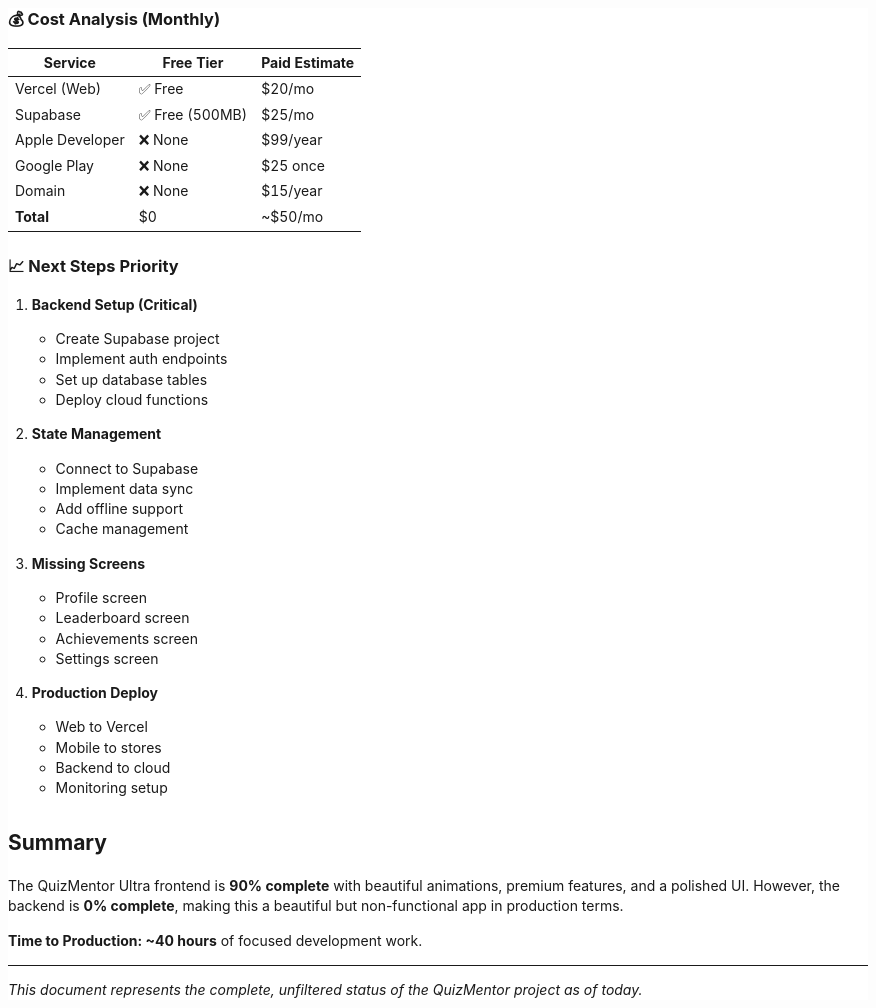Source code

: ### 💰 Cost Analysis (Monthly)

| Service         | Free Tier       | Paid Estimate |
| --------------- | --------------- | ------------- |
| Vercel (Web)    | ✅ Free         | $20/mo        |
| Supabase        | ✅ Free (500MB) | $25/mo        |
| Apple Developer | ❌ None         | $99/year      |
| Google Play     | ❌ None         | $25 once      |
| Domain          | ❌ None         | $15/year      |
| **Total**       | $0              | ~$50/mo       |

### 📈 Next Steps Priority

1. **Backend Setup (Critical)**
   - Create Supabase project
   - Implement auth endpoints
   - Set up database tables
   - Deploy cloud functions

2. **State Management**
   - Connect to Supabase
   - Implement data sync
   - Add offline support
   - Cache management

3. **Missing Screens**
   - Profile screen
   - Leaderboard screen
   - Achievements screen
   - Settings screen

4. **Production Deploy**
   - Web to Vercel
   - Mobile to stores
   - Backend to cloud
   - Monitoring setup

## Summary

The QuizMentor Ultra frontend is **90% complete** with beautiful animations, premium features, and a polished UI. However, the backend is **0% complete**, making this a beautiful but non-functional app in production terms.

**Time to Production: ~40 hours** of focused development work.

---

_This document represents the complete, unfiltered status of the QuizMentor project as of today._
= = = = =
Exercise:
Repeat the lines word for word, starting with the line that contains "The QuizMentor Ultra" and going on through the end of the records.

Answer space:
The QuizMentor Ultra frontend is **90% complete** with beautiful animations, premium features, and a polished UI. However, the backend is **0% complete**, making this a beautiful but non-functional app in production terms.

**Time to Production: ~40 hours** of focused development work.

---

_This document represents the complete, unfiltered status of the QuizMentor project as of today._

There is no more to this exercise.